## WORK REQUIRED
Please copy out the material below, from the line with "class: Magnoliopsida" through the end, and leave out the pictures.

## Collected data entries
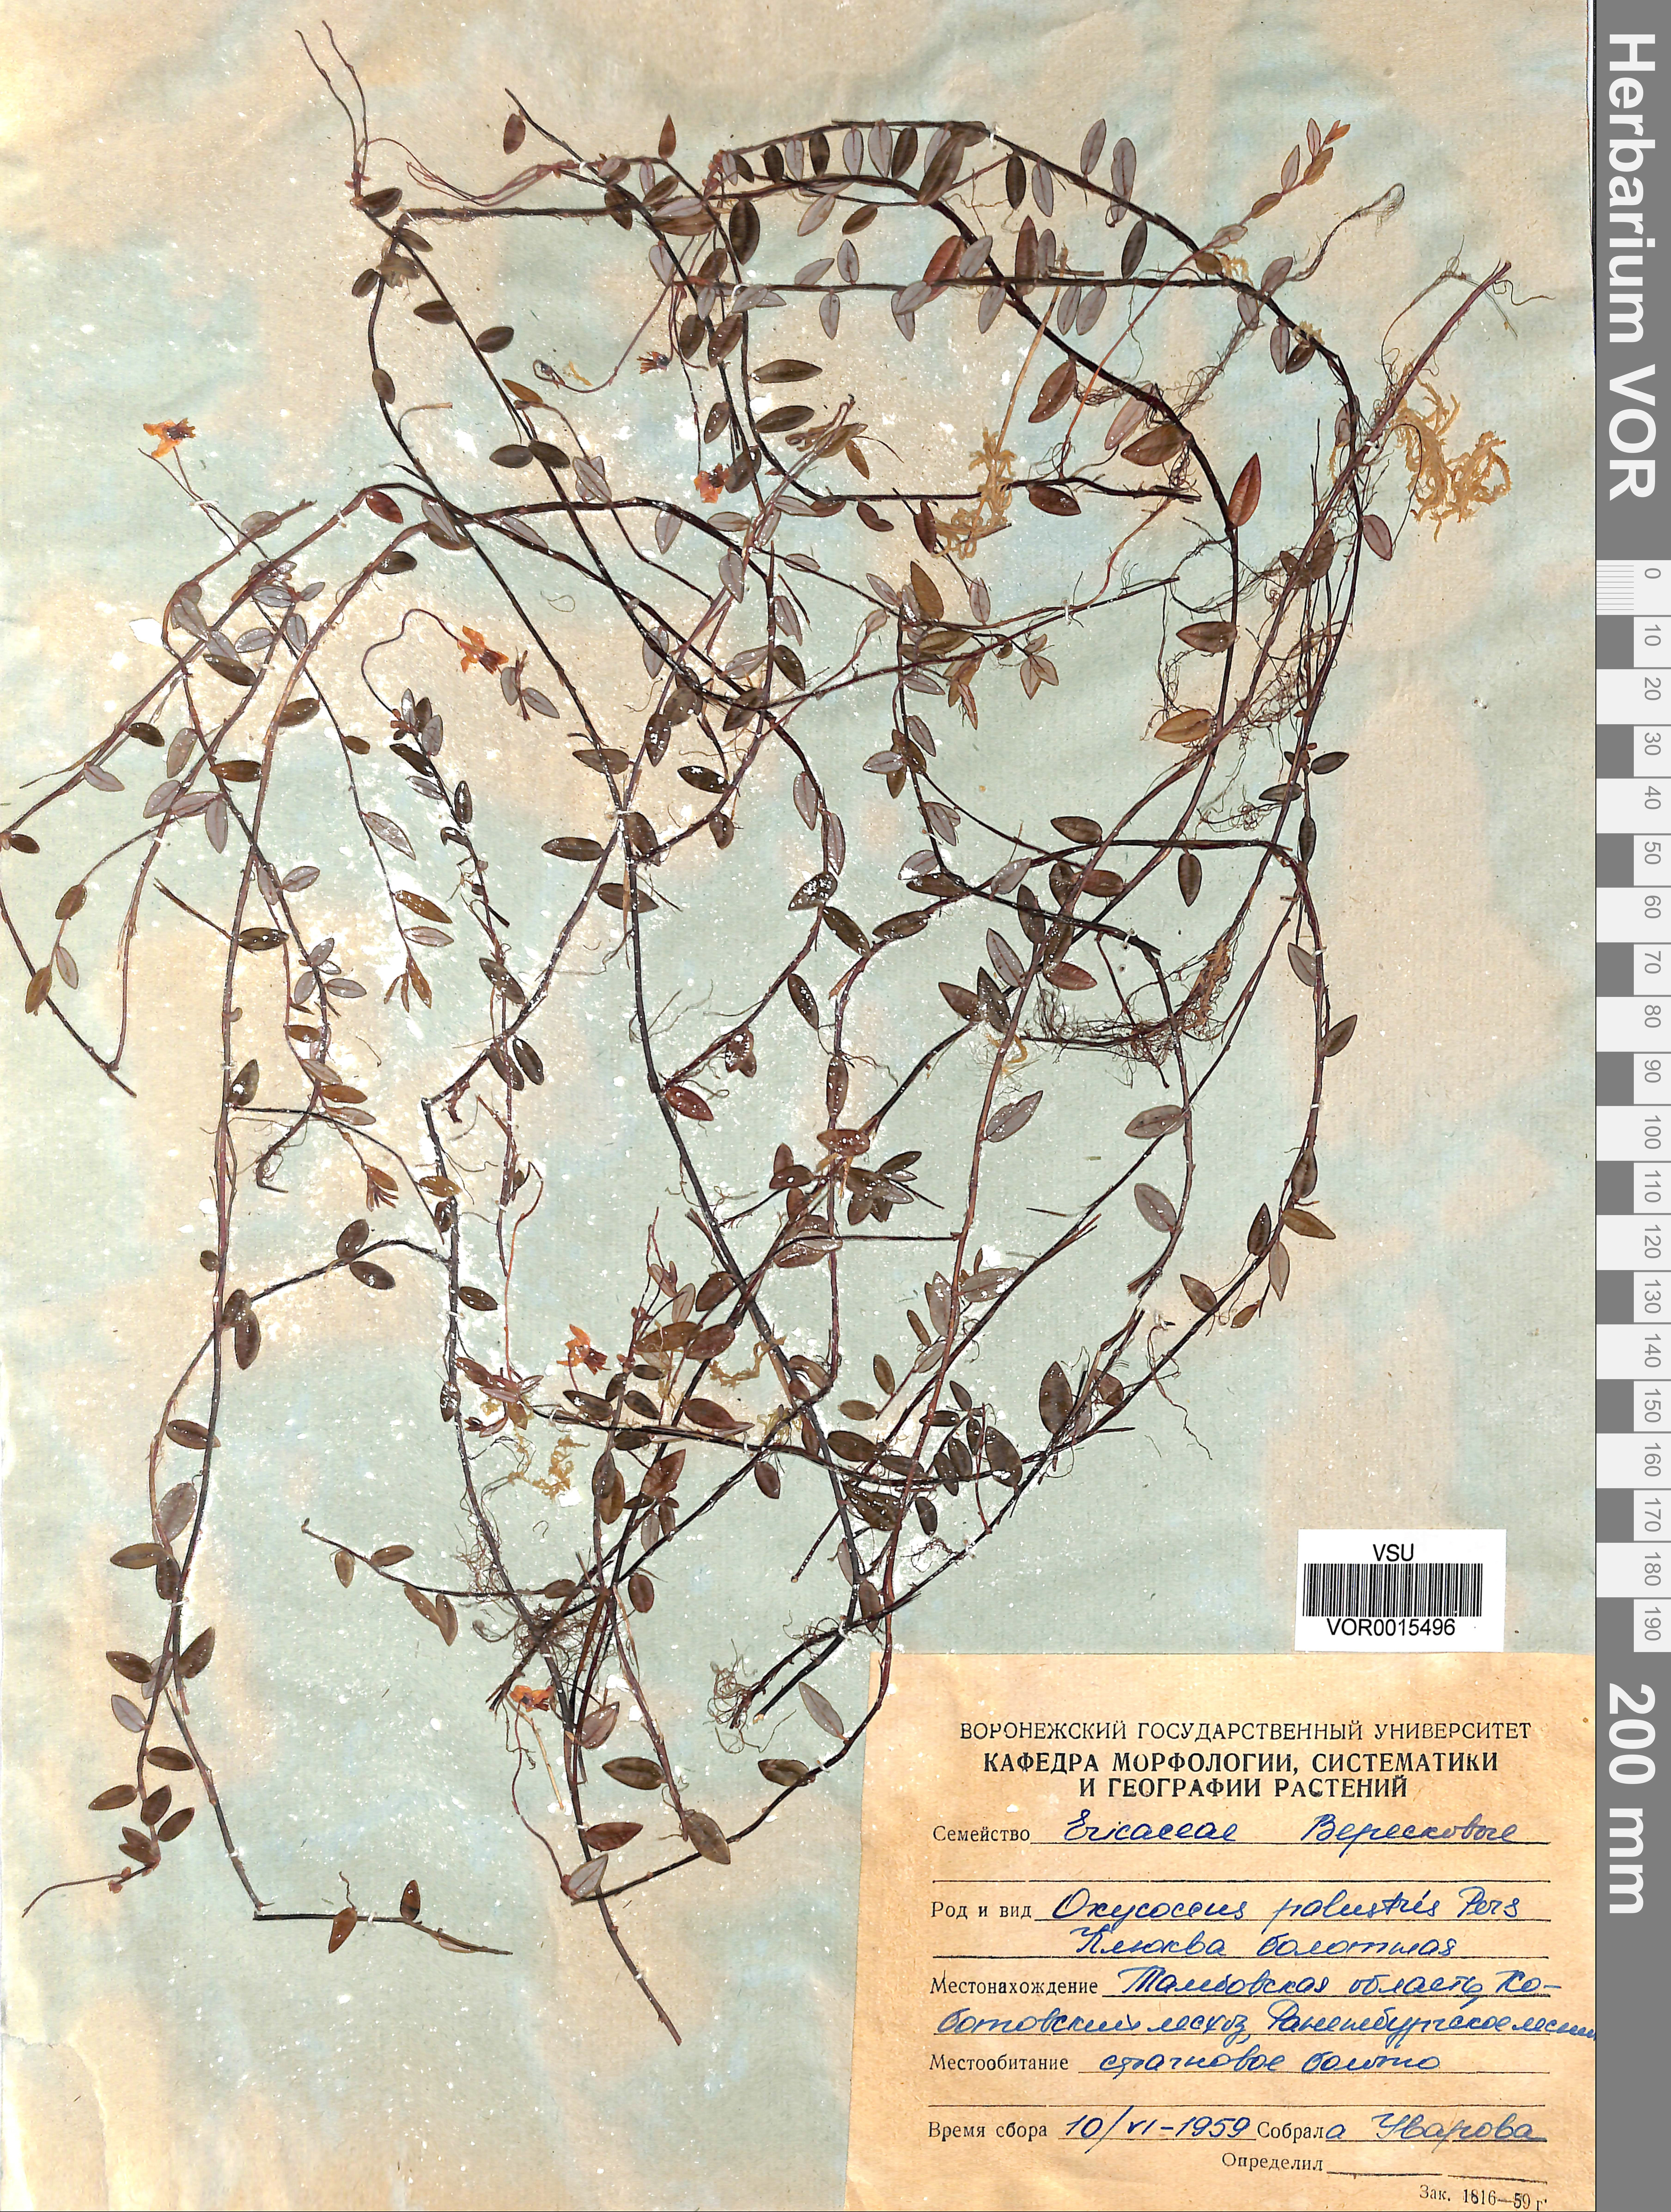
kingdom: Plantae
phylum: Tracheophyta
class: Magnoliopsida
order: Ericales
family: Ericaceae
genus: Vaccinium
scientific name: Vaccinium oxycoccos
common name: Cranberry
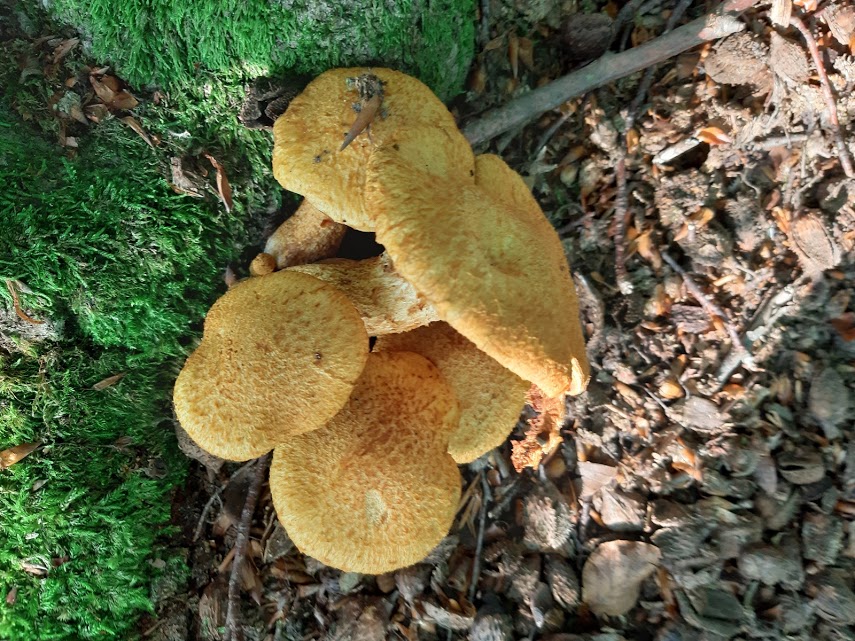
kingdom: Fungi
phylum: Basidiomycota
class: Agaricomycetes
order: Agaricales
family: Hymenogastraceae
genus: Gymnopilus
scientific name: Gymnopilus spectabilis
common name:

## TASK SOLUTION
class: Magnoliopsida
order: Ericales
family: Ericaceae
genus: Vaccinium
scientific name: Vaccinium oxycoccos
common name: Cranberry
kingdom: Fungi
phylum: Basidiomycota
class: Agaricomycetes
order: Agaricales
family: Hymenogastraceae
genus: Gymnopilus
scientific name: Gymnopilus spectabilis
common name:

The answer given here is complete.